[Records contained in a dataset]
---+---

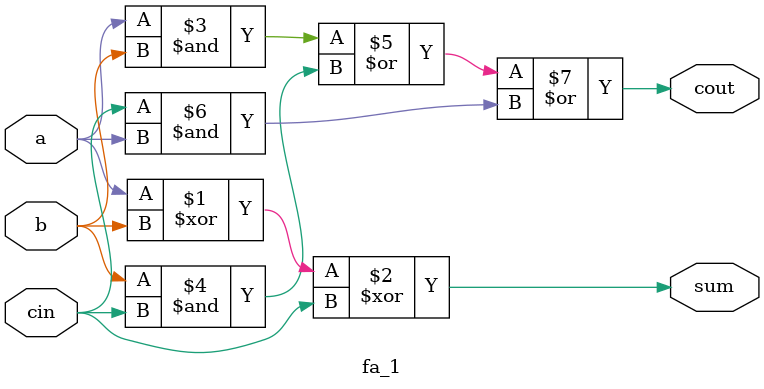
<source format=v>
`timescale 1ns / 1ps

module add_sub(
    input [3:0] a,
    input [3:0] b,
    input en,
    output [3:0] s,
    output cout
);
    wire [2:0] c;

    fa_1 u0 (.a(a[0]), .b(b[0] ^ en), .cin(en), .sum(s[0]), .cout(c[0]));
    fa_1 u1 (.a(a[1]), .b(b[1] ^ en), .cin(c[0]), .sum(s[1]), .cout(c[1]));
    fa_1 u2 (.a(a[2]), .b(b[2] ^ en), .cin(c[1]), .sum(s[2]), .cout(c[2]));
    fa_1 u3 (.a(a[3]), .b(b[3] ^ en), .cin(c[2]), .sum(s[3]), .cout(cout));
endmodule

module fa_1(
    input a,
    input b,
    input cin,
    output sum,
    output cout
);
    assign sum = a ^ b ^ cin;
    assign cout = (a & b) | (b & cin) | (cin & a);
endmodule

</source>
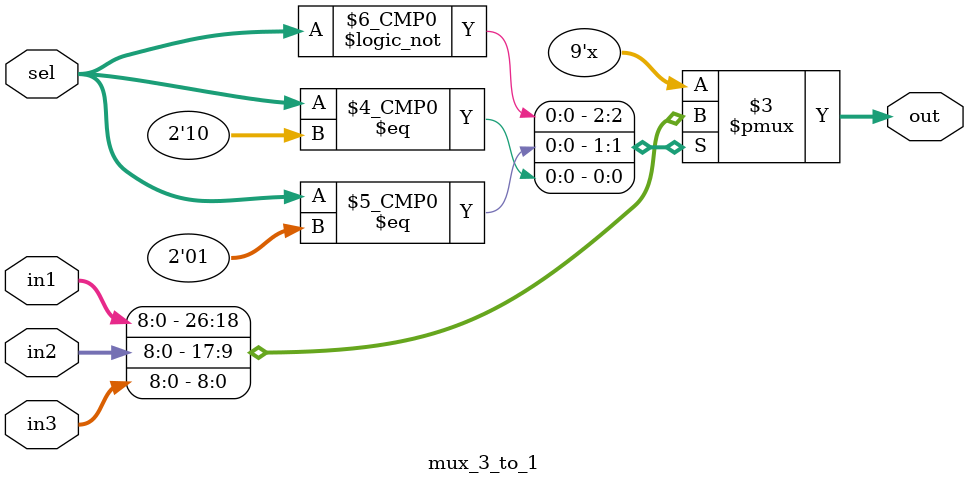
<source format=v>
module mux_3_to_1(in1,in2,in3,sel,out);
  input wire [8:0] in1, in2,in3;
  input wire [1:0] sel;
  
  output reg [8:0] out;
  
  always @(in1,in2,in3,sel)
    begin
      out = 0;
      case(sel)
        2'b00 : out = in1;
        2'b01 : out = in2;
        2'b10 : out = in3;
        default: out = 'bx;
      endcase
    end
  
endmodule
</source>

---+---

## TASK OBJECTIVE
In the entries above, identify every line with the word "wire". Copy those lines.

## FINISHED EXERCISE
    wire [2:0] c;
  input wire [8:0] in1, in2,in3;
  input wire [1:0] sel;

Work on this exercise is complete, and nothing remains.